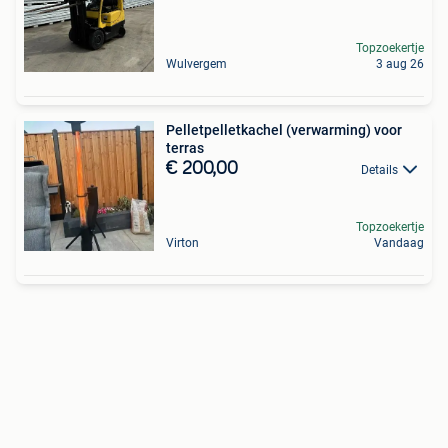
Topzoekertje
Wulvergem
3 aug 26
Pelletpelletkachel (verwarming) voor
terras
€ 200,00
Details
Topzoekertje
Virton
Vandaag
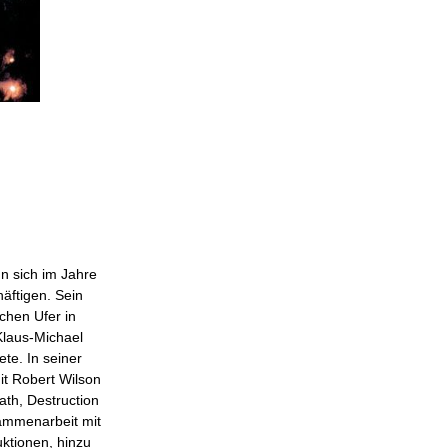
n sich im Jahre
äftigen. Sein
hen Ufer in
Klaus-Michael
te. In seiner
it Robert Wilson
th, Destruction
sammenarbeit mit
ktionen, hinzu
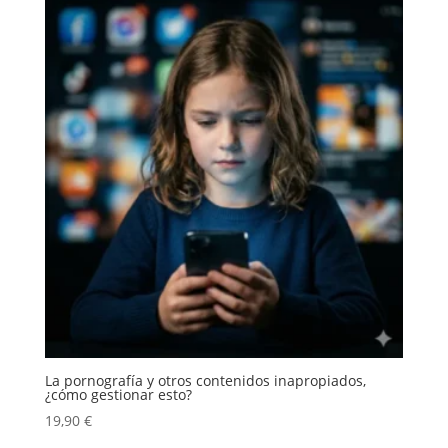
La pornografía y otros contenidos inapropiados,
¿cómo gestionar esto?
19,90
€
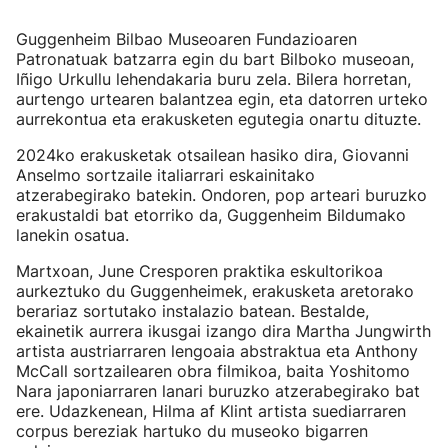
Guggenheim Bilbao Museoaren Fundazioaren
Patronatuak batzarra egin du bart Bilboko museoan,
Iñigo Urkullu lehendakaria buru zela. Bilera horretan,
aurtengo urtearen balantzea egin, eta datorren urteko
aurrekontua eta erakusketen egutegia onartu dituzte.
2024ko erakusketak otsailean hasiko dira, Giovanni
Anselmo sortzaile italiarrari eskainitako
atzerabegirako batekin. Ondoren, pop arteari buruzko
erakustaldi bat etorriko da, Guggenheim Bildumako
lanekin osatua.
Martxoan, June Cresporen praktika eskultorikoa
aurkeztuko du Guggenheimek, erakusketa aretorako
berariaz sortutako instalazio batean. Bestalde,
ekainetik aurrera ikusgai izango dira Martha Jungwirth
artista austriarraren lengoaia abstraktua eta Anthony
McCall sortzailearen obra filmikoa, baita Yoshitomo
Nara japoniarraren lanari buruzko atzerabegirako bat
ere. Udazkenean, Hilma af Klint artista suediarraren
corpus bereziak hartuko du museoko bigarren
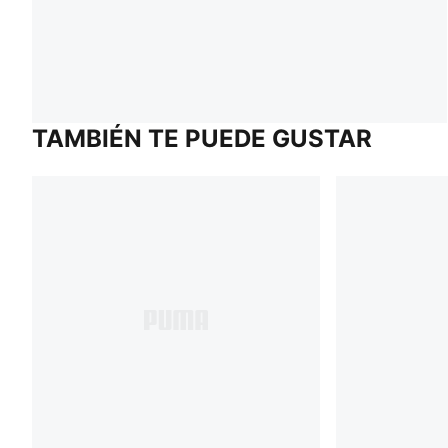
TAMBIÉN TE PUEDE GUSTAR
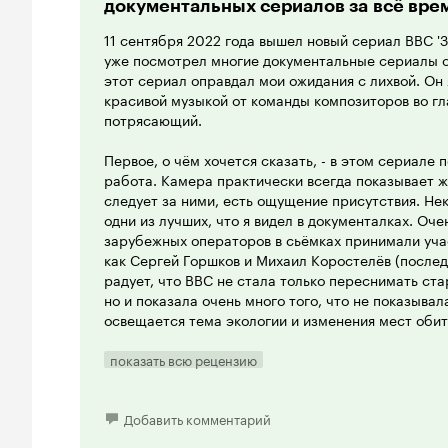
документальных сериалов за всё вре
11 сентября 2022 года вышел новый сериал BBC 'За
уже посмотрел многие документальные сериалы от 
этот сериал оправдал мои ожидания с лихвой. Он 
красивой музыкой от команды композиторов во г
потрясающий.
Первое, о чём хочется сказать, - в этом сериал
работа. Камера практически всегда показывает 
следует за ними, есть ощущение присутствия. Не
одни из лучших, что я видел в документалках. Оч
зарубежных операторов в сьёмках принимали уча
как Сергей Горшков и Михаил Коростелёв (последн
радует, что BBC не стала только переснимать ст
но и показала очень много того, что не показывал
освещается тема экологии и изменения мест обит
изменения, которых ранее не наблюдалось.
показать всю рецензию
Но у этого сериала есть один момент, из-за котор
понравиться. Дело в том, что даже по сравнению
Netflix, он достаточно тяжёлый. И дело не только 
Добавить комментарий
представителей полярных фаун и тебе напоминают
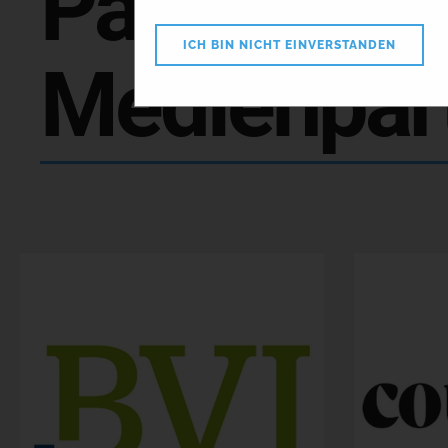
Partner &
ICH BIN NICHT EINVERSTANDEN
Medienpar
Courag
BVI
extraE
DSW - Die Anlegerschützer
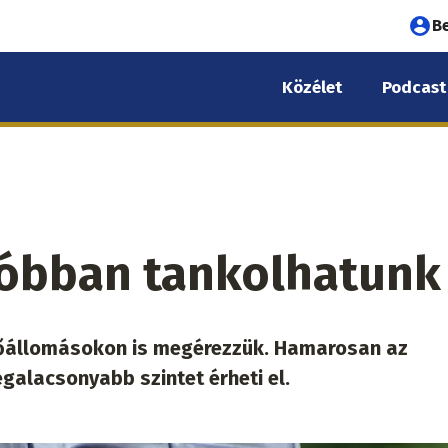
Fel
B
fió
Közélet
Podcast
me
óbban tankolhatunk
ltőállomásokon is megérezzük. Hamarosan az
galacsonyabb szintet érheti el.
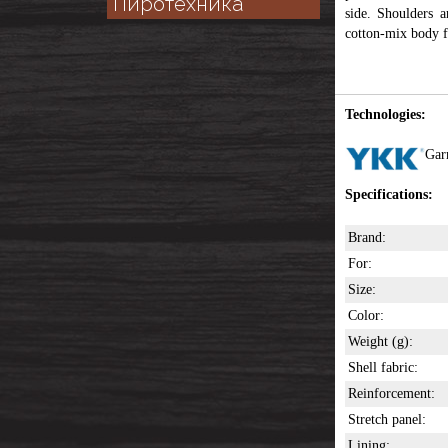
Пиротехника
side. Shoulders a
cotton-mix body f
Technologies:
Gar
Specifications:
Brand:
For:
Size:
Color:
Weight (g):
Shell fabric:
Reinforcement:
Stretch panel:
Lining:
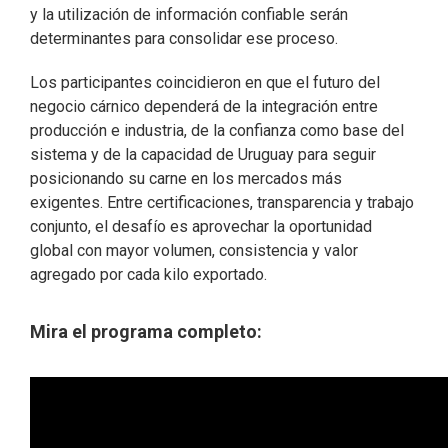
y la utilización de información confiable serán
determinantes para consolidar ese proceso.
Los participantes coincidieron en que el futuro del
negocio cárnico dependerá de la integración entre
producción e industria, de la confianza como base del
sistema y de la capacidad de Uruguay para seguir
posicionando su carne en los mercados más
exigentes. Entre certificaciones, transparencia y trabajo
conjunto, el desafío es aprovechar la oportunidad
global con mayor volumen, consistencia y valor
agregado por cada kilo exportado.
Mira el programa completo:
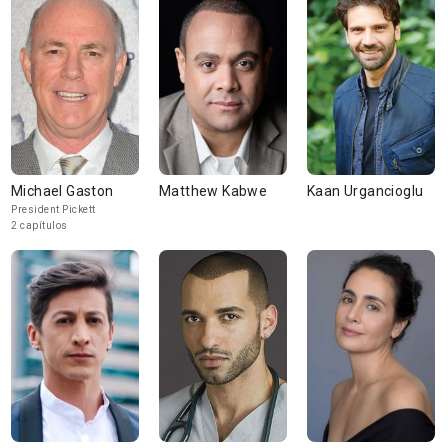
Michael Gaston
Matthew Kabwe
Kaan Urgancioglu
President Pickett
2 capítulos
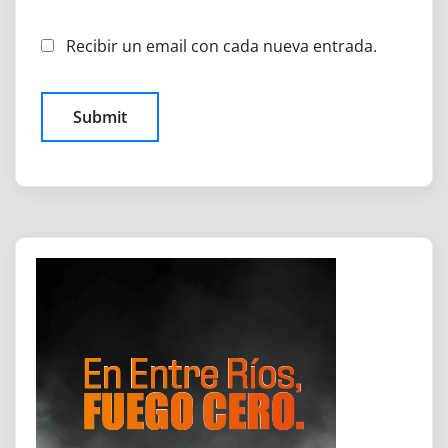
Recibir un email con cada nueva entrada.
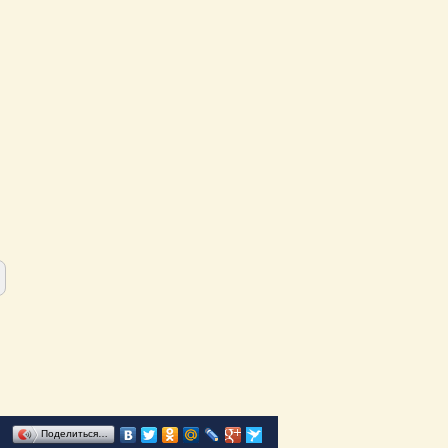
Поделиться…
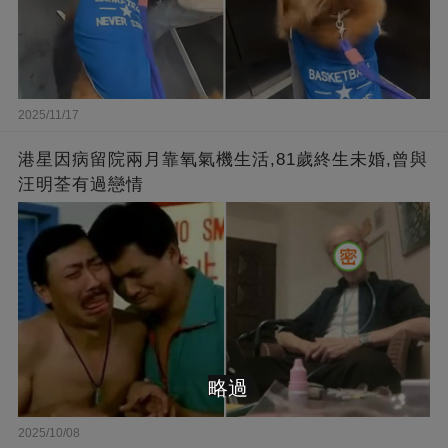
2025/11/17
港星因病留院兩月靠氧氣機生活,81歲終生未婚,曾與
汪明荃有過戀情
略過
2025/10/08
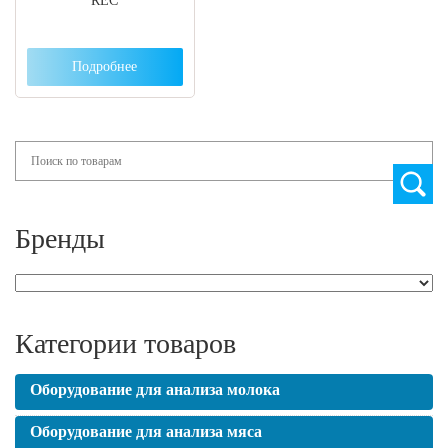
REC
Подробнее
Search
Бренды
Категории товаров
Оборудование для анализа молока
Оборудование для анализа мяса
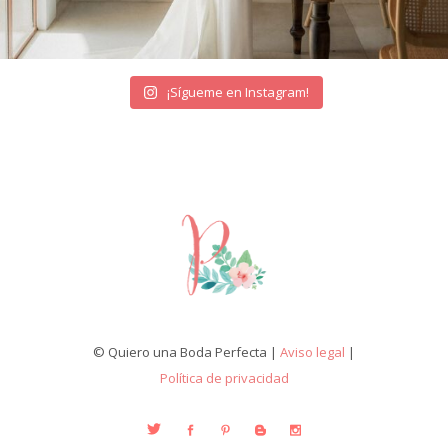
¡Sígueme en Instagram!
© Quiero una Boda Perfecta |
Aviso legal
|
Política de privacidad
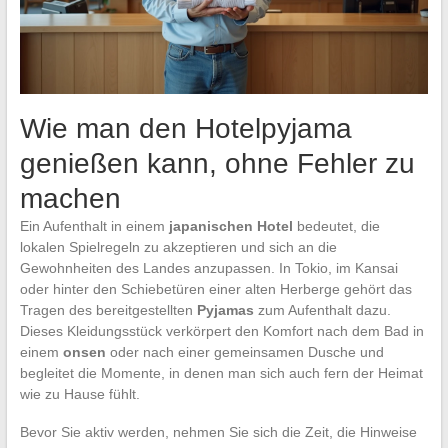
Wie man den Hotelpyjama
genießen kann, ohne Fehler zu
machen
Ein Aufenthalt in einem
japanischen Hotel
bedeutet, die
lokalen Spielregeln zu akzeptieren und sich an die
Gewohnheiten des Landes anzupassen. In Tokio, im Kansai
oder hinter den Schiebetüren einer alten Herberge gehört das
Tragen des bereitgestellten
Pyjamas
zum Aufenthalt dazu.
Dieses Kleidungsstück verkörpert den Komfort nach dem Bad in
einem
onsen
oder nach einer gemeinsamen Dusche und
begleitet die Momente, in denen man sich auch fern der Heimat
wie zu Hause fühlt.
Bevor Sie aktiv werden, nehmen Sie sich die Zeit, die Hinweise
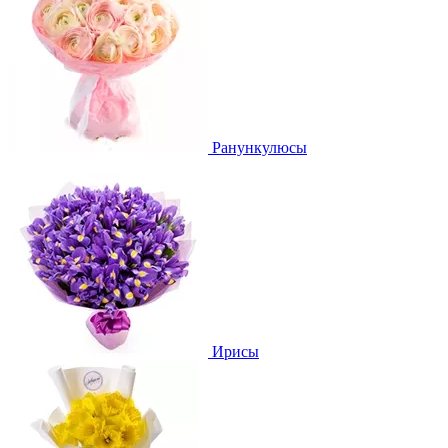
Ранункулюсы
Ирисы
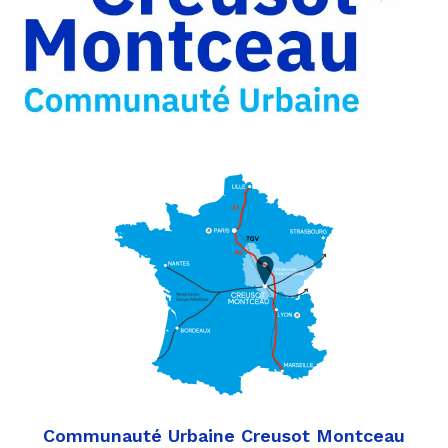
Partager
Twitter
par
e-
mail
Communauté Urbaine Creusot Montceau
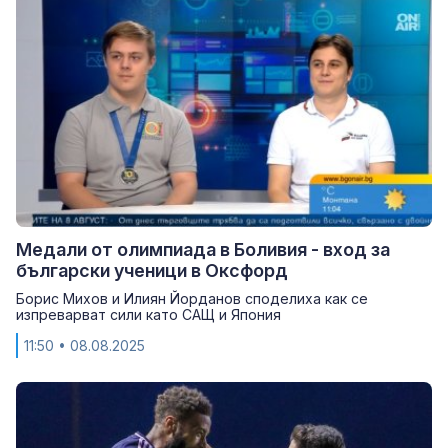
Медали от олимпиада в Боливия - вход за
български ученици в Оксфорд
Борис Михов и Илиян Йорданов споделиха как се
изпреварват сили като САЩ и Япония
11:50
• 08.08.2025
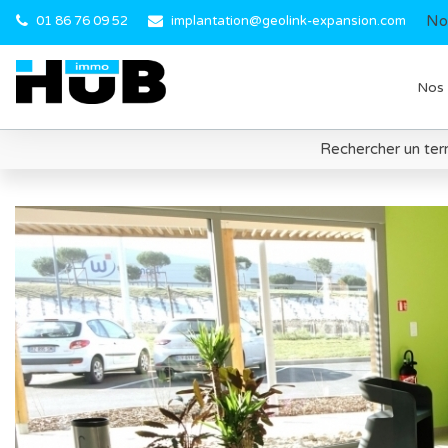
No
01 86 76 09 52
implantation@geolink-expansion.com
Nos 
Rechercher un terr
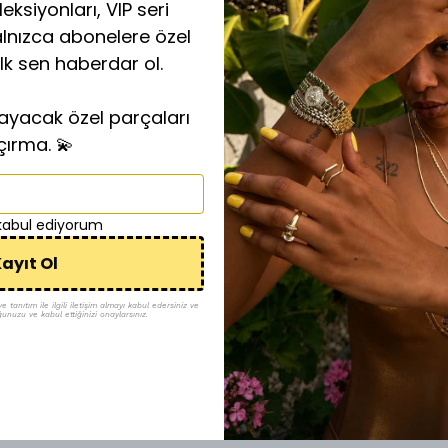
eksiyonları, VIP seri
alnızca abonelere özel
ilk sen haberdar ol.
layacak özel parçaları
çırma. 💫
 kabul ediyorum
ayıt Ol
tanıtım ile ilgili iletişim almayı kabul edersiniz ve
ğunuzu ve kabul ettiğinizi onaylarsınız.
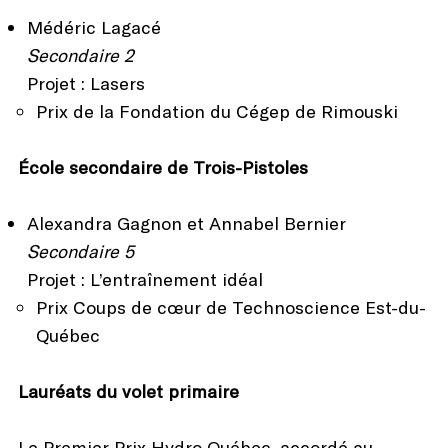
Médéric Lagacé
Secondaire 2
Projet : Lasers
Prix de la Fondation du Cégep de Rimouski
École secondaire de Trois-Pistoles
Alexandra Gagnon et Annabel Bernier
Secondaire 5
Projet : L’entraînement idéal
Prix Coups de cœur de Technoscience Est-du-
Québec
Lauréats du volet primaire
Le Premier Prix Hydro Québec, accordé au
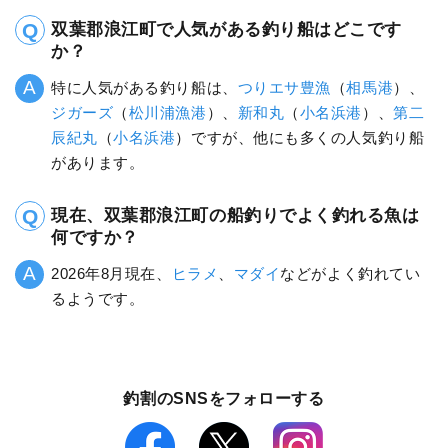
双葉郡浪江町で人気がある釣り船はどこです
か？
特に人気がある釣り船は、
つりエサ豊漁
（
相馬港
）、
ジガーズ
（
松川浦漁港
）、
新和丸
（
小名浜港
）、
第二
辰紀丸
（
小名浜港
）ですが、他にも多くの人気釣り船
があります。
現在、双葉郡浪江町の船釣りでよく釣れる魚は
何ですか？
2026年8月現在、
ヒラメ
、
マダイ
などがよく釣れてい
るようです。
釣割のSNSをフォローする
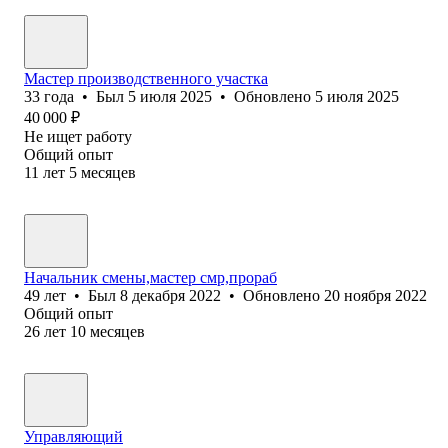
Мастер производственного участка
33
года
•
Был
5 июля 2025
•
Обновлено
5 июля 2025
40 000
₽
Не ищет работу
Общий опыт
11
лет
5
месяцев
Начальник смены,мастер смр,прораб
49
лет
•
Был
8 декабря 2022
•
Обновлено
20 ноября 2022
Общий опыт
26
лет
10
месяцев
Управляющий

········

Everything above except the pictures needs to be reproduced exactly.

Final answer =>
Topzoekertje
Wulvergem
3 aug 26
Pelletpelletkachel (verwarming) voor
terras
€ 200,00
Details
Topzoekertje
Virton
Vandaag
n sich im Jahre
äftigen. Sein
hen Ufer in
Klaus-Michael
te. In seiner
it Robert Wilson
th, Destruction
sammenarbeit mit
ktionen, hinzu
La pornografía y otros contenidos inapropiados,
¿cómo gestionar esto?
19,90
€
Guggenheim Bilbao Museoaren Fundazioaren
Patronatuak batzarra egin du bart Bilboko museoan,
Iñigo Urkullu lehendakaria buru zela. Bilera horretan,
aurtengo urtearen balantzea egin, eta datorren urteko
aurrekontua eta erakusketen egutegia onartu dituzte.
2024ko erakusketak otsailean hasiko dira, Giovanni
Anselmo sortzaile italiarrari eskainitako
atzerabegirako batekin. Ondoren, pop arteari buruzko
erakustaldi bat etorriko da, Guggenheim Bildumako
lanekin osatua.
Martxoan, June Cresporen praktika eskultorikoa
aurkeztuko du Guggenheimek, erakusketa aretorako
berariaz sortutako instalazio batean. Bestalde,
ekainetik aurrera ikusgai izango dira Martha Jungwirth
artista austriarraren lengoaia abstraktua eta Anthony
McCall sortzailearen obra filmikoa, baita Yoshitomo
Nara japoniarraren lanari buruzko atzerabegirako bat
ere. Udazkenean, Hilma af Klint artista suediarraren
corpus bereziak hartuko du museoko bigarren
TAMBIÉN TE PUEDE GUSTAR
документальных сериалов за всё вре
11 сентября 2022 года вышел новый сериал BBC 'За
уже посмотрел многие документальные сериалы от 
этот сериал оправдал мои ожидания с лихвой. Он 
красивой музыкой от команды композиторов во г
потрясающий.
Первое, о чём хочется сказать, - в этом сериал
работа. Камера практически всегда показывает 
следует за ними, есть ощущение присутствия. Не
одни из лучших, что я видел в документалках. Оч
зарубежных операторов в сьёмках принимали уча
как Сергей Горшков и Михаил Коростелёв (последн
радует, что BBC не стала только переснимать ст
но и показала очень много того, что не показывал
освещается тема экологии и изменения мест обит
изменения, которых ранее не наблюдалось.
показать всю рецензию
Но у этого сериала есть один момент, из-за котор
понравиться. Дело в том, что даже по сравнению
Netflix, он достаточно тяжёлый. И дело не только 
Добавить комментарий
представителей полярных фаун и тебе напоминают
Partner &
ICH BIN NICHT EINVERSTANDEN
Medienpar
Courag
BVI
extraE
DSW - Die Anlegerschützer
Fel
B
fió
Közélet
Podcast
me
óbban tankolhatunk
ltőállomásokon is megérezzük. Hamarosan az
galacsonyabb szintet érheti el.
Пиротехника
side. Shoulders a
cotton-mix body f
Technologies:
Gar
Specifications:
Brand:
For:
Size:
Color:
Weight (g):
Shell fabric:
Reinforcement:
Stretch panel:
Lining:
y la utilización de información confiable serán
determinantes para consolidar ese proceso.
Los participantes coincidieron en que el futuro del
negocio cárnico dependerá de la integración entre
producción e industria, de la confianza como base del
sistema y de la capacidad de Uruguay para seguir
posicionando su carne en los mercados más
exigentes. Entre certificaciones, transparencia y trabajo
conjunto, el desafío es aprovechar la oportunidad
global con mayor volumen, consistencia y valor
agregado por cada kilo exportado.
Mira el programa completo:
Michael Gaston
Matthew Kabwe
Kaan Urgancioglu
President Pickett
2 capítulos
Recibir un email con cada nueva entrada.
Поделиться…
2025/11/17
港星因病留院兩月靠氧氣機生活,81歲終生未婚,曾與
汪明荃有過戀情
略過
2025/10/08
REC
Подробнее
Search
Бренды
Категории товаров
Оборудование для анализа молока
Оборудование для анализа мяса
¡Sígueme en Instagram!
© Quiero una Boda Perfecta |
Aviso legal
|
Política de privacidad
Wie man den Hotelpyjama
genießen kann, ohne Fehler zu
machen
Ein Aufenthalt in einem
japanischen Hotel
bedeutet, die
lokalen Spielregeln zu akzeptieren und sich an die
Gewohnheiten des Landes anzupassen. In Tokio, im Kansai
oder hinter den Schiebetüren einer alten Herberge gehört das
Tragen des bereitgestellten
Pyjamas
zum Aufenthalt dazu.
Dieses Kleidungsstück verkörpert den Komfort nach dem Bad in
einem
onsen
oder nach einer gemeinsamen Dusche und
begleitet die Momente, in denen man sich auch fern der Heimat
wie zu Hause fühlt.
Bevor Sie aktiv werden, nehmen Sie sich die Zeit, die Hinweise
Ранункулюсы
Ирисы
Partager
Twitter
par
e-
mail
Communauté Urbaine Creusot Montceau
Медали от олимпиада в Боливия - вход за
български ученици в Оксфорд
Борис Михов и Илиян Йорданов споделиха как се
изпреварват сили като САЩ и Япония
11:50
• 08.08.2025
No
01 86 76 09 52
implantation@geolink-expansion.com
Nos 
Rechercher un terr
eksiyonları, VIP seri
alnızca abonelere özel
ilk sen haberdar ol.
layacak özel parçaları
çırma. 💫
 kabul ediyorum
ayıt Ol
tanıtım ile ilgili iletişim almayı kabul edersiniz ve
ğunuzu ve kabul ettiğinizi onaylarsınız.
Médéric Lagacé
Secondaire 2
Projet : Lasers
Prix de la Fondation du Cégep de Rimouski
École secondaire de Trois-Pistoles
Alexandra Gagnon et Annabel Bernier
Secondaire 5
Projet : L’entraînement idéal
Prix Coups de cœur de Technoscience Est-du-
Québec
Lauréats du volet primaire
Le Premier Prix Hydro Québec, accordé au
双葉郡浪江町で人気がある釣り船はどこです
か？
特に人気がある釣り船は、
つりエサ豊漁
（
相馬港
）、
ジガーズ
（
松川浦漁港
）、
新和丸
（
小名浜港
）、
第二
辰紀丸
（
小名浜港
）ですが、他にも多くの人気釣り船
があります。
現在、双葉郡浪江町の船釣りでよく釣れる魚は
何ですか？
2026年8月現在、
ヒラメ
、
マダイ
などがよく釣れてい
るようです。
釣割のSNSをフォローする
Мастер производственного участка
33
года
•
Был
5 июля 2025
•
Обновлено
5 июля 2025
40 000
₽
Не ищет работу
Общий опыт
11
лет
5
месяцев
Начальник смены,мастер смр,прораб
49
лет
•
Был
8 декабря 2022
•
Обновлено
20 ноября 2022
Общий опыт
26
лет
10
месяцев
Управляющий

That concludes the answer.